▶ _EXERCISE DIRECTIONS_
Starting with the line that contains "11: 70 -> 94" and stopping after the line that contains "5: 464875 -> 600000", copy the entries below exactly. Include nothing else.
═══
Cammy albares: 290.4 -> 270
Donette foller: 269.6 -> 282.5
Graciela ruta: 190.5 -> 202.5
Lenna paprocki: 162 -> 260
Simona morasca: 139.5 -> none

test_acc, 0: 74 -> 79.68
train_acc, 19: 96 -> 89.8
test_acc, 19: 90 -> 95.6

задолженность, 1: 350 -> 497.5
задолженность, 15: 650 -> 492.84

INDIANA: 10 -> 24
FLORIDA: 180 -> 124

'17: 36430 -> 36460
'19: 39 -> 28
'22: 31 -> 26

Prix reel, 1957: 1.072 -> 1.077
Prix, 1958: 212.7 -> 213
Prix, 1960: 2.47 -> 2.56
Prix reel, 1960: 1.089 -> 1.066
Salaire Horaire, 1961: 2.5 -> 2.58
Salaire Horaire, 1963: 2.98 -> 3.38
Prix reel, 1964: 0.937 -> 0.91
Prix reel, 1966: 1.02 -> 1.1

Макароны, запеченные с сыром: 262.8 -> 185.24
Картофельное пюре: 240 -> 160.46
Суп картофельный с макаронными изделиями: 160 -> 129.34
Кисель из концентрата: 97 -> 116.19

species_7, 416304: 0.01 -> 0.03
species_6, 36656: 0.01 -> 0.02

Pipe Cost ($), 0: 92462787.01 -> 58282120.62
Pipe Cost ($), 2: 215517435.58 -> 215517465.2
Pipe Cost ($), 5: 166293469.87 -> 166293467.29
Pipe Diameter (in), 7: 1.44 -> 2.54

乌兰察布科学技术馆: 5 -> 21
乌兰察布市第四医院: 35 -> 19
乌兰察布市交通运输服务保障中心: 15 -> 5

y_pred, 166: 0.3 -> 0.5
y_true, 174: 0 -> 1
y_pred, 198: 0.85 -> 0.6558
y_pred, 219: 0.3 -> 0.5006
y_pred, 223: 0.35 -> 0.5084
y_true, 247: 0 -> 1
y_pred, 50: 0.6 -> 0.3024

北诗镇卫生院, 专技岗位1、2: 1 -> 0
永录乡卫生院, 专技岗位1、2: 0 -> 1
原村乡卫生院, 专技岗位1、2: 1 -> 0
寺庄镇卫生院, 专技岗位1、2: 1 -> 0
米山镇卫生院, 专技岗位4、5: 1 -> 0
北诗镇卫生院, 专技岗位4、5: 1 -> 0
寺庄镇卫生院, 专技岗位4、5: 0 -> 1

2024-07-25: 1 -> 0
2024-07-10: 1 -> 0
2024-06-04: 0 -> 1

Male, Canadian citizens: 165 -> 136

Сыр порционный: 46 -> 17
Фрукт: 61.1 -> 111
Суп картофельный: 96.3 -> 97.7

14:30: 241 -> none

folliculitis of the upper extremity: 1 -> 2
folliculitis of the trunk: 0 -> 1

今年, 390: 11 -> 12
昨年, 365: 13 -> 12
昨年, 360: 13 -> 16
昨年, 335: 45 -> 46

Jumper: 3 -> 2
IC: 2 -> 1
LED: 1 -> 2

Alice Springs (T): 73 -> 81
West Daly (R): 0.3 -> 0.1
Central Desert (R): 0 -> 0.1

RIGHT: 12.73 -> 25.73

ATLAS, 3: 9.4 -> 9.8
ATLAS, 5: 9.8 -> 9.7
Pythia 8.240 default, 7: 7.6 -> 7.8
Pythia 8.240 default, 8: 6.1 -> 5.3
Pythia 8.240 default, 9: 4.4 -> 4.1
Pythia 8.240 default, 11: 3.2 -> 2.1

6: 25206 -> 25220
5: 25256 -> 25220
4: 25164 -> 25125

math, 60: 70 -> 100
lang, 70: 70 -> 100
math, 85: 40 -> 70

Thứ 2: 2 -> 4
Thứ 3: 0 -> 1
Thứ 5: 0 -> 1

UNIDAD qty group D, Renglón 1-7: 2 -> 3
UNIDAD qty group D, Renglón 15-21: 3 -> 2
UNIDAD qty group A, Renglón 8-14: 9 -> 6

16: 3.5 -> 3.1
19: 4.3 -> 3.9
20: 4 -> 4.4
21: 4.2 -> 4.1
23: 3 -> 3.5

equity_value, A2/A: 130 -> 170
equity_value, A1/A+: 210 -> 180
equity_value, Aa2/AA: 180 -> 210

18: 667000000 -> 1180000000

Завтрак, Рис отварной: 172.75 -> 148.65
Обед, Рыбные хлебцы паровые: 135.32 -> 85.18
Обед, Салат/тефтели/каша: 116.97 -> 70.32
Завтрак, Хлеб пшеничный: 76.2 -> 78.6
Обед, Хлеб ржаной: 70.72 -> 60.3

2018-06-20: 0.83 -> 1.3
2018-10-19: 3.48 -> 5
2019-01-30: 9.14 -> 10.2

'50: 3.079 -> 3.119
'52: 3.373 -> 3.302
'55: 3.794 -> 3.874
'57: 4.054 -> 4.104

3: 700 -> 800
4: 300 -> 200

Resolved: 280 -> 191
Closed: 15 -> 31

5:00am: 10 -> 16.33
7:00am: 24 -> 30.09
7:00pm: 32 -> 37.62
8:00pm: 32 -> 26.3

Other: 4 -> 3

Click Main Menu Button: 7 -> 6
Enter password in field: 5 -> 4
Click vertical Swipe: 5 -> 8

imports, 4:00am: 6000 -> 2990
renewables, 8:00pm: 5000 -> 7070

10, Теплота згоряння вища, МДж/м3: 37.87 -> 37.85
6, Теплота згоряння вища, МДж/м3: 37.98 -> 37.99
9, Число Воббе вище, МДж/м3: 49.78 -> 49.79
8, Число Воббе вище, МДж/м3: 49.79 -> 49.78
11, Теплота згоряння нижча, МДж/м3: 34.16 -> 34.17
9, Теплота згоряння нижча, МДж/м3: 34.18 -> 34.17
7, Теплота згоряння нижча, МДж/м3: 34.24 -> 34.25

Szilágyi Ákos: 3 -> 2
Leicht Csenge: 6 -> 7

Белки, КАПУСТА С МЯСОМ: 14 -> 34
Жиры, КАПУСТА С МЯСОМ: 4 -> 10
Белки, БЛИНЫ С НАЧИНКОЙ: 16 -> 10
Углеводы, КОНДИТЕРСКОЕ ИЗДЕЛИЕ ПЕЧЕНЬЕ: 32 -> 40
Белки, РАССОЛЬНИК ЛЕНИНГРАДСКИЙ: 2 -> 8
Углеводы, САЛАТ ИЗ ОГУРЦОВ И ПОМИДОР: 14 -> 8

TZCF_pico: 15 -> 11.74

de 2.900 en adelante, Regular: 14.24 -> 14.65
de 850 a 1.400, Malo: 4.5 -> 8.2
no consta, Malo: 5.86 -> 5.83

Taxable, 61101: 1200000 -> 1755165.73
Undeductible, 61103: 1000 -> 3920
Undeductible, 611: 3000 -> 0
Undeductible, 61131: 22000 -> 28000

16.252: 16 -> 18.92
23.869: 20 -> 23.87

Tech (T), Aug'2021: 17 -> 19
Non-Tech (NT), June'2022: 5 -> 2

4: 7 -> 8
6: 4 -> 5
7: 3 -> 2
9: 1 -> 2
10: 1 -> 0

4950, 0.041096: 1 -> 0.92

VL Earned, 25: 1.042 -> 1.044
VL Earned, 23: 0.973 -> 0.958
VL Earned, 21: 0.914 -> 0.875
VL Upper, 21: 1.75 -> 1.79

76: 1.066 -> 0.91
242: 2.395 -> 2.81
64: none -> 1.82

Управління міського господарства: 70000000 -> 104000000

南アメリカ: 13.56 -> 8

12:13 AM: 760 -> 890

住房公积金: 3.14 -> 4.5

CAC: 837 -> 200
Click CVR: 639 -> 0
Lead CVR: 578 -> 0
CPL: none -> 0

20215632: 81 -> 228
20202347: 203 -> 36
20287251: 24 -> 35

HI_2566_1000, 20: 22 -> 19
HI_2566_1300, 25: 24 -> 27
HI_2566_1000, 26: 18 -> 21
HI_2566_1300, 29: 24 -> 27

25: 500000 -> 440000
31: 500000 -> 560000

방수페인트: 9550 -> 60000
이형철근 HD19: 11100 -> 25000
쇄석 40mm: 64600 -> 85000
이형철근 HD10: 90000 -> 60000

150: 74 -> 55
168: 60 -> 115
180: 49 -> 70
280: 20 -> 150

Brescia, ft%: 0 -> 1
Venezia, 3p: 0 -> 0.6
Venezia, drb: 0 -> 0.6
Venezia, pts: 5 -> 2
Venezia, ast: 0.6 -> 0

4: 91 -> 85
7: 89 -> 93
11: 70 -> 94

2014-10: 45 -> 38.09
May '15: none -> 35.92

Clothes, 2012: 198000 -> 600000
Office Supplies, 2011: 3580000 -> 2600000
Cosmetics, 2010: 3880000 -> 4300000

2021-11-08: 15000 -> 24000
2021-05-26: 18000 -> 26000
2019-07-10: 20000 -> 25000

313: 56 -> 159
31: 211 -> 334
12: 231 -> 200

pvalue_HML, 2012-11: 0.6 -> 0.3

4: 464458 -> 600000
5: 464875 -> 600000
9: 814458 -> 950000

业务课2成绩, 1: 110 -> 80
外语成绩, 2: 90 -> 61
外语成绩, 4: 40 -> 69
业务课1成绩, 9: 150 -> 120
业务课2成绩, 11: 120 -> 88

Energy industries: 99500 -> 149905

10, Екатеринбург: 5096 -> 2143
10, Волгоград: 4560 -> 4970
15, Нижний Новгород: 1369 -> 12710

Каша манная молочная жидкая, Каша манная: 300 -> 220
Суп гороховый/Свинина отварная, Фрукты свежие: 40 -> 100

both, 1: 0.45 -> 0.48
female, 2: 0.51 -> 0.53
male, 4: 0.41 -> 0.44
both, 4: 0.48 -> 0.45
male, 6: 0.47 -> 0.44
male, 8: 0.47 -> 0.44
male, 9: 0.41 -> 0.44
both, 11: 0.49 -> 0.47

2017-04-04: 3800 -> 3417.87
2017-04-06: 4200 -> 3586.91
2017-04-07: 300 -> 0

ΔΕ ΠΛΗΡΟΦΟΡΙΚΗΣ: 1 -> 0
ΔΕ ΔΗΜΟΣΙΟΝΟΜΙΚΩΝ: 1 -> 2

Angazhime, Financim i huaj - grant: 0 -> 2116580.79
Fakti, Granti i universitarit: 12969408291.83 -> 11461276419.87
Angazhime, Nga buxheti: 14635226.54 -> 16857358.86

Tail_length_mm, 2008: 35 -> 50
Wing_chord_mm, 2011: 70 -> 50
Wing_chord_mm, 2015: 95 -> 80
═══
▶ _YOUR RESPONSE_
11: 70 -> 94

2014-10: 45 -> 38.09
May '15: none -> 35.92

Clothes, 2012: 198000 -> 600000
Office Supplies, 2011: 3580000 -> 2600000
Cosmetics, 2010: 3880000 -> 4300000

2021-11-08: 15000 -> 24000
2021-05-26: 18000 -> 26000
2019-07-10: 20000 -> 25000

313: 56 -> 159
31: 211 -> 334
12: 231 -> 200

pvalue_HML, 2012-11: 0.6 -> 0.3

4: 464458 -> 600000
5: 464875 -> 600000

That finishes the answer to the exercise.